_SET TASK_:
Arrange every line of the rows below into a Markdown table with two columns, No. and Line, numbering the lines in order and skipping any blank ones. Leave the pictures out of the table.

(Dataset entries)
________________________________________
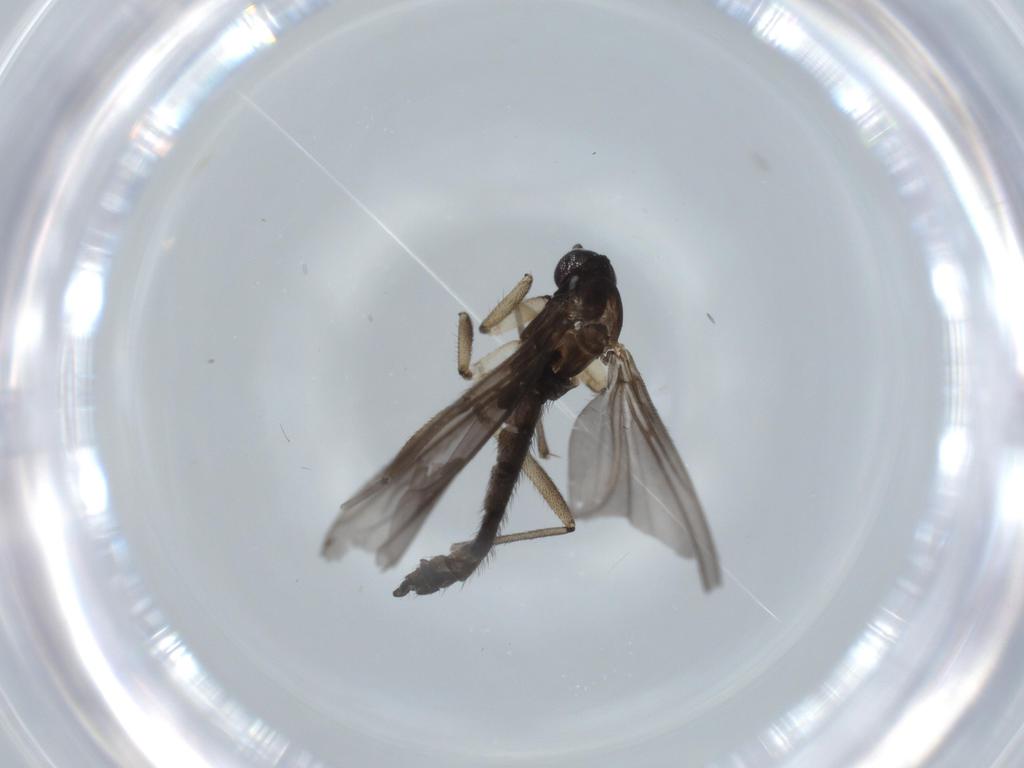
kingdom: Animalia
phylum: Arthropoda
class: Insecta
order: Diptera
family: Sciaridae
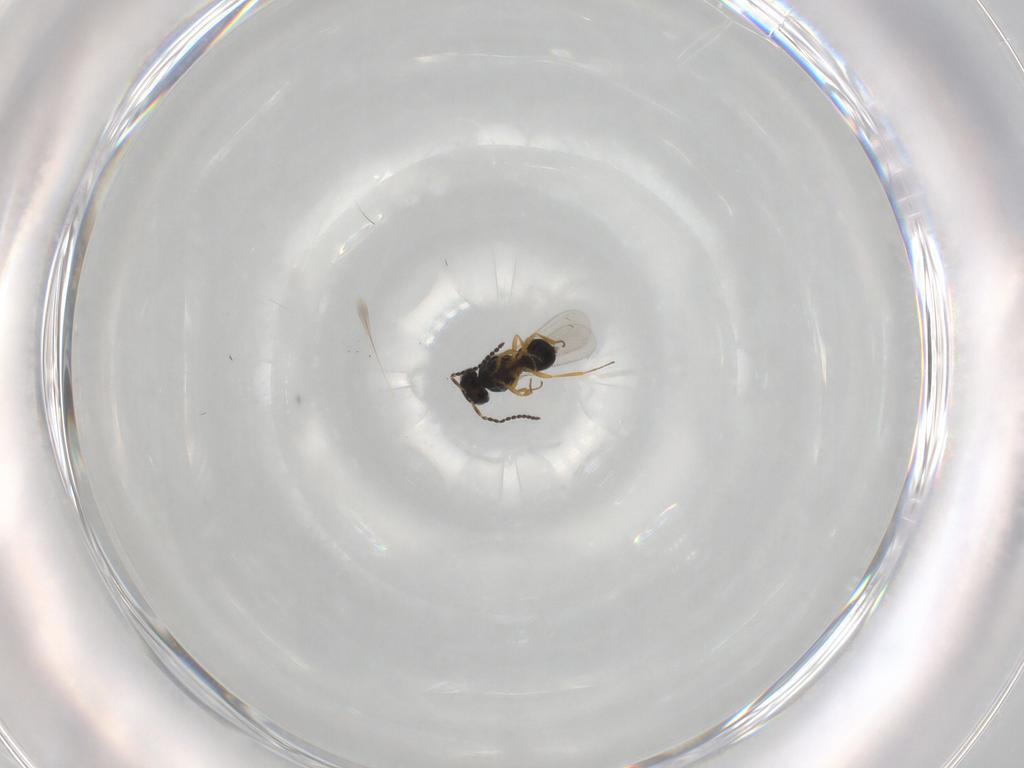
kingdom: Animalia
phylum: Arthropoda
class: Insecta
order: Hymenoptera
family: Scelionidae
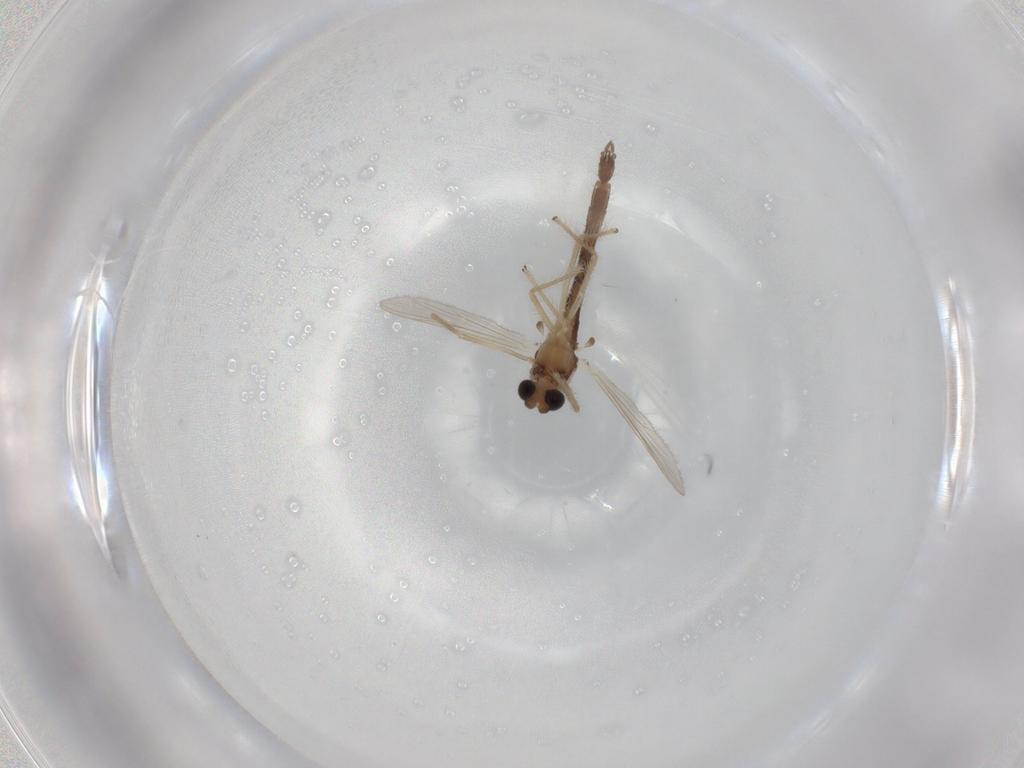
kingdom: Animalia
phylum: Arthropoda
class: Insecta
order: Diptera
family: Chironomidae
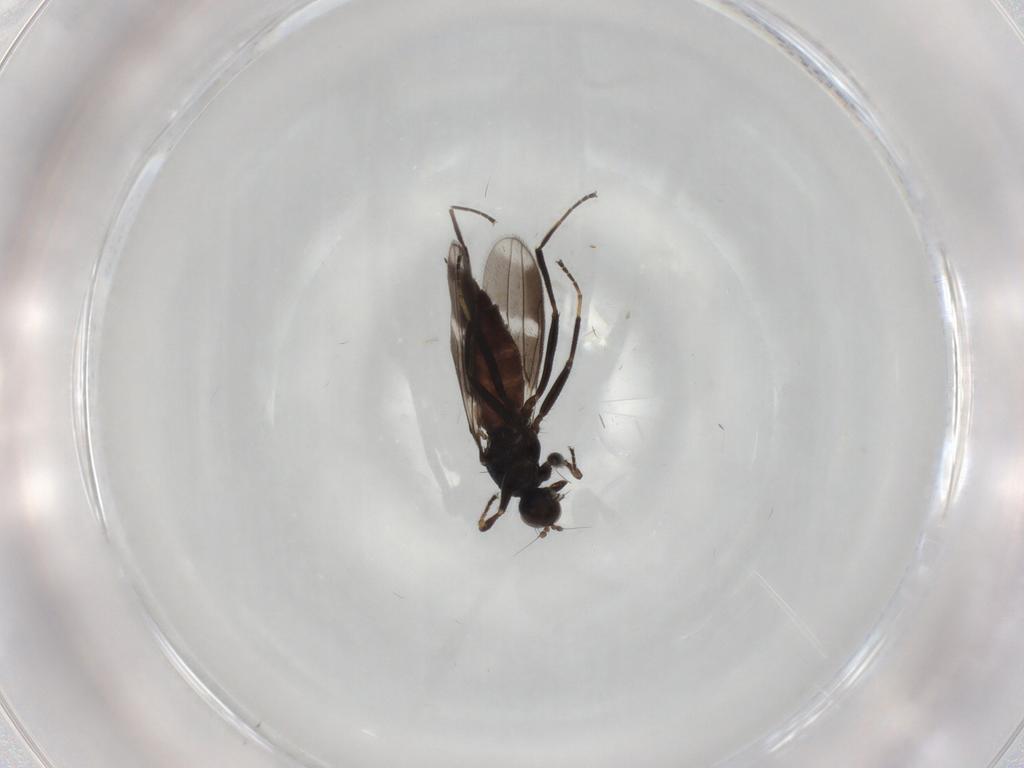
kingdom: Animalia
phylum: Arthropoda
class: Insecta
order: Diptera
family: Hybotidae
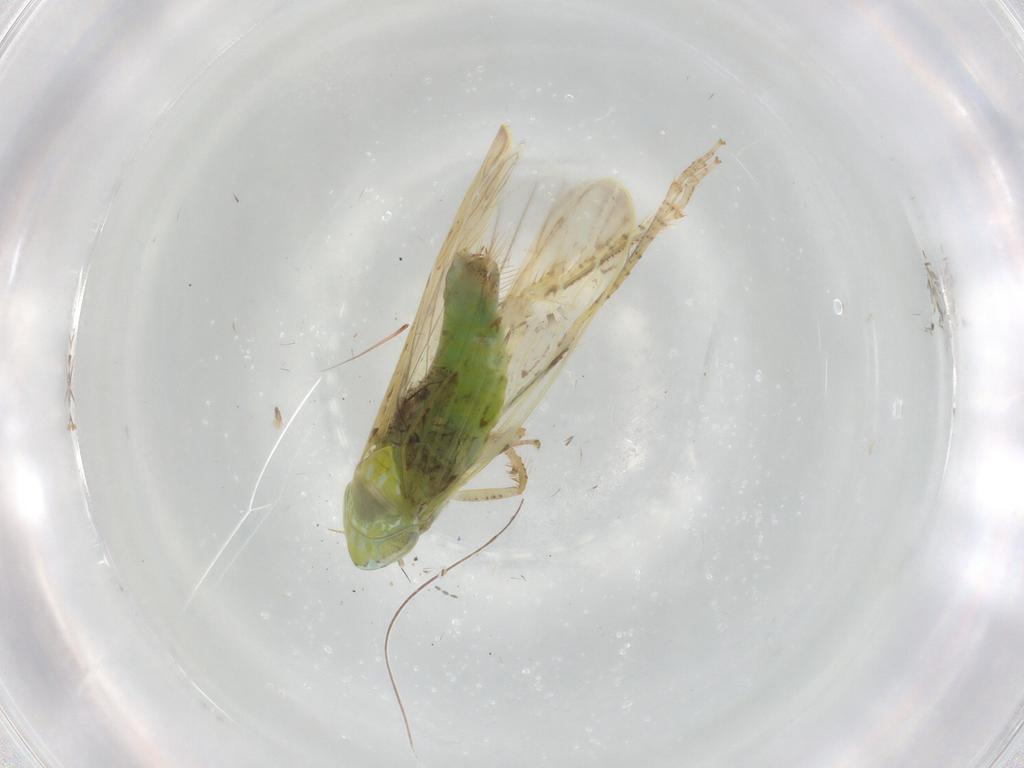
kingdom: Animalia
________________________________________
_TASK ANSWER_:
| No. | Line |
|---|---|
| 1 | kingdom: Animalia |
| 2 | phylum: Arthropoda |
| 3 | class: Insecta |
| 4 | order: Diptera |
| 5 | family: Sciaridae |
| 6 | kingdom: Animalia |
| 7 | phylum: Arthropoda |
| 8 | class: Insecta |
| 9 | order: Hymenoptera |
| 10 | family: Scelionidae |
| 11 | kingdom: Animalia |
| 12 | phylum: Arthropoda |
| 13 | class: Insecta |
| 14 | order: Diptera |
| 15 | family: Chironomidae |
| 16 | kingdom: Animalia |
| 17 | phylum: Arthropoda |
| 18 | class: Insecta |
| 19 | order: Diptera |
| 20 | family: Hybotidae |
| 21 | kingdom: Animalia |